As medical service providers deal with the stress of a pandemic and growing prices, telehealth services are becoming more popular. However, the rush to implement remote healthcare has resulted in a plethora of wearable medical gadgets that capture sensitive data and are, according to experts, broadly exposed to cyberattacks.
Last year, Kaspersky Labs researchers discovered 33 vulnerabilities in MQTT, the most extensively used data transmission protocol for internet of things (IoT) medical devices, up from 10 in the previous year. The team cautioned that they all placed patient data in danger. To put such figures in context, Kaspersky experts claim that 90 MQTT flaws have been identified since 2014. Worse, they noted, many of those problems remain unpatched.
“Overall, we expected that 2021 would be a year of greater collaboration between the medical sector and IT security specialists,” the Kaspersky team said. “In some ways, our expectations were met, but the explosive growth of telehealth has brought new challenges to this collaboration which have yet to be solved.”

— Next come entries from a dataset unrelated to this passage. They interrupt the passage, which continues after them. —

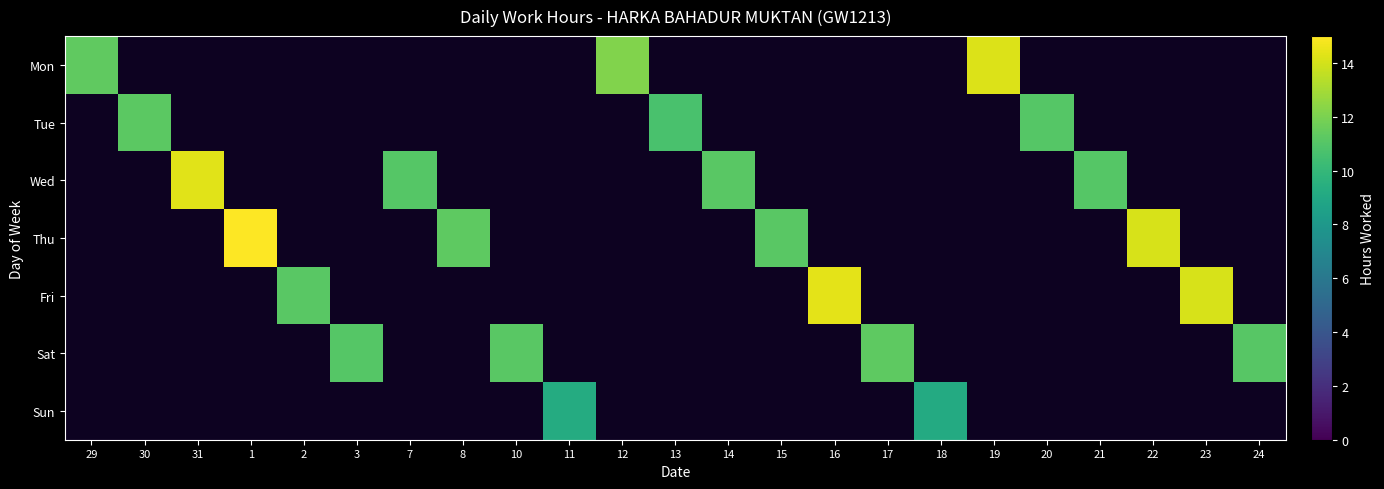

Which has a higher value, 12 or 22?

22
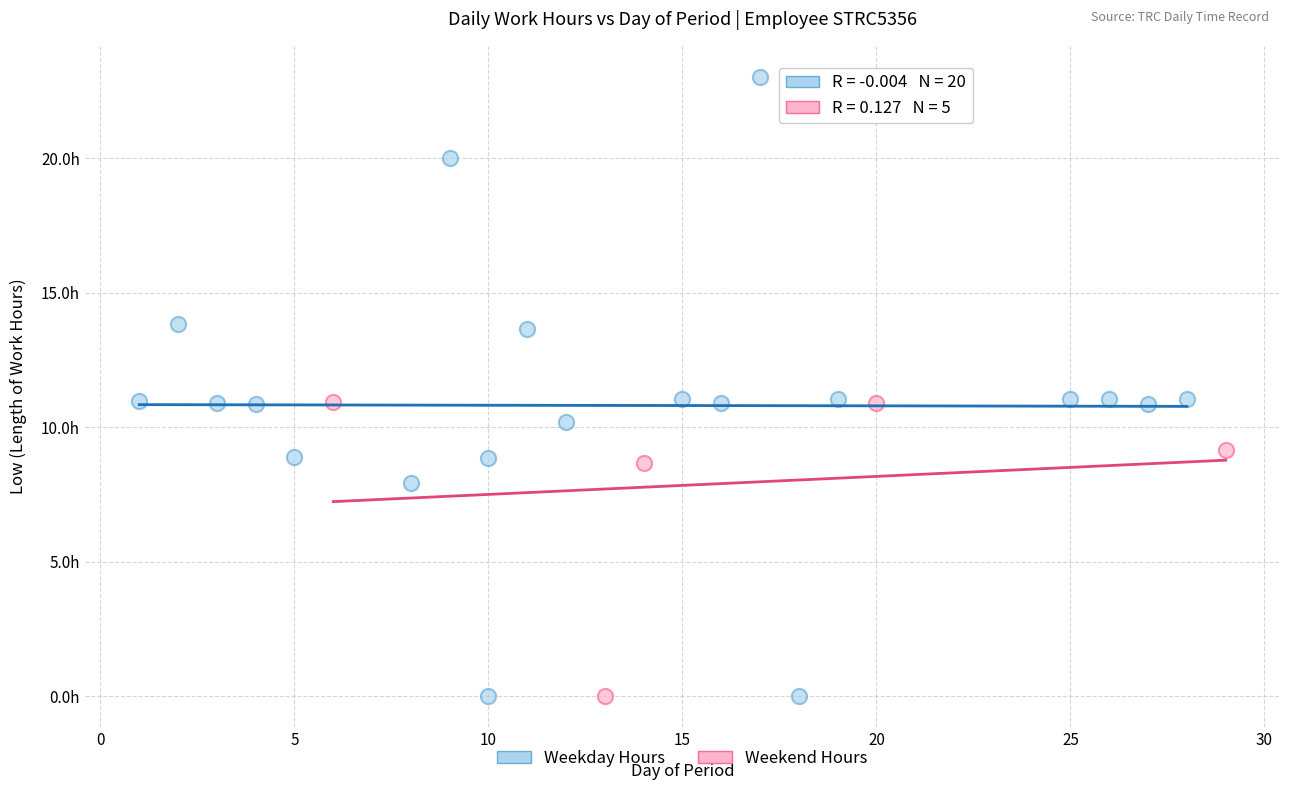

What are all the series names shown in the legend?

Weekday Hours, Weekend Hours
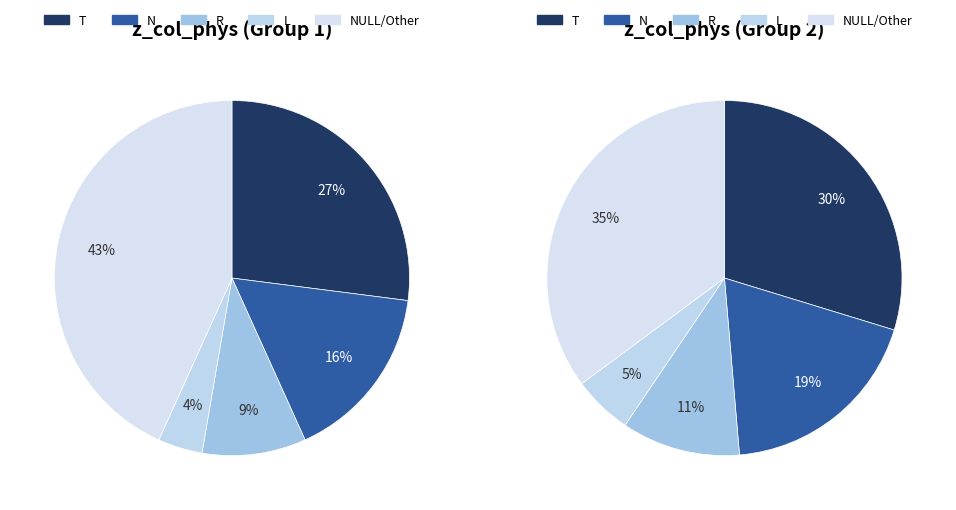

Does fdCOLname represent more than half of the total?

No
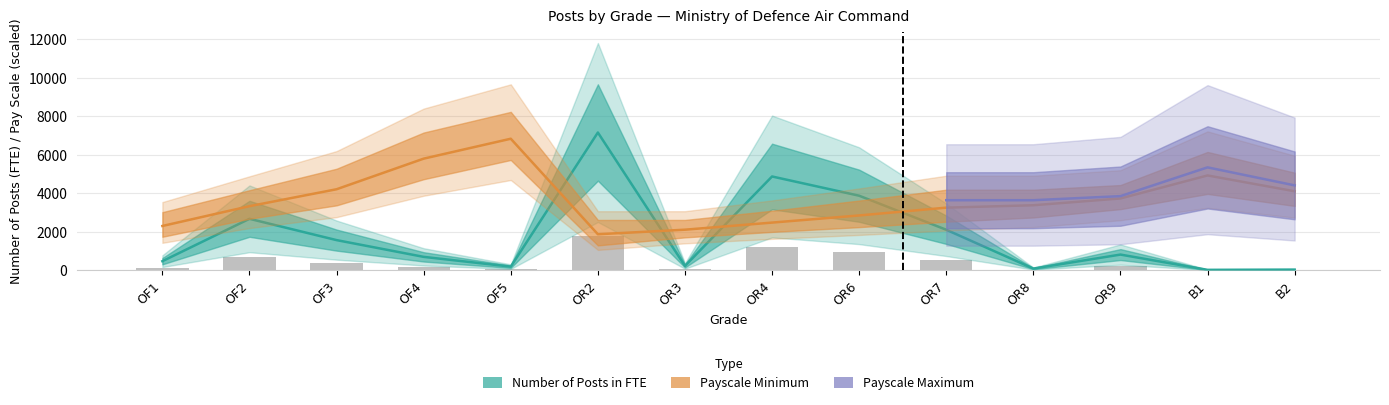

What is the minimum value shown in the chart?

17.0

According to new research from Fortune Business Insights, the whole medical device industry (including healthcare wearables from FitBit, Apple, Samsung, and numerous other gadget-makers) will reach $195 billion by 2027, after seeing exponential growth since the commencement of the epidemic.
MQTT’s ease of use makes it a popular choice for most IoT devices, including medical devices. However, as the Kaspersky researchers point out, MQTT devices are vulnerable to man-in-the-middle attacks and data theft because authentication isn’t necessary, and encryption is minimal.
Aside from the device, Kaspersky discovered issues in Qualcomm Snapdragon Wearable, the most popular wearable device platform. According to researchers, the platform is rife with problems, increasing the total number of vulnerabilities discovered to 400 since its inception in 2020 — many of which are still unpatched. This creates a massive, susceptible attack surface in the healthcare industry, where attacks are becoming more regular, bold, and damaging.
The primary security considerations of using strong passwords and having adequate user security training were advocated by Kaspersky, but he emphasized that application developers need to do more.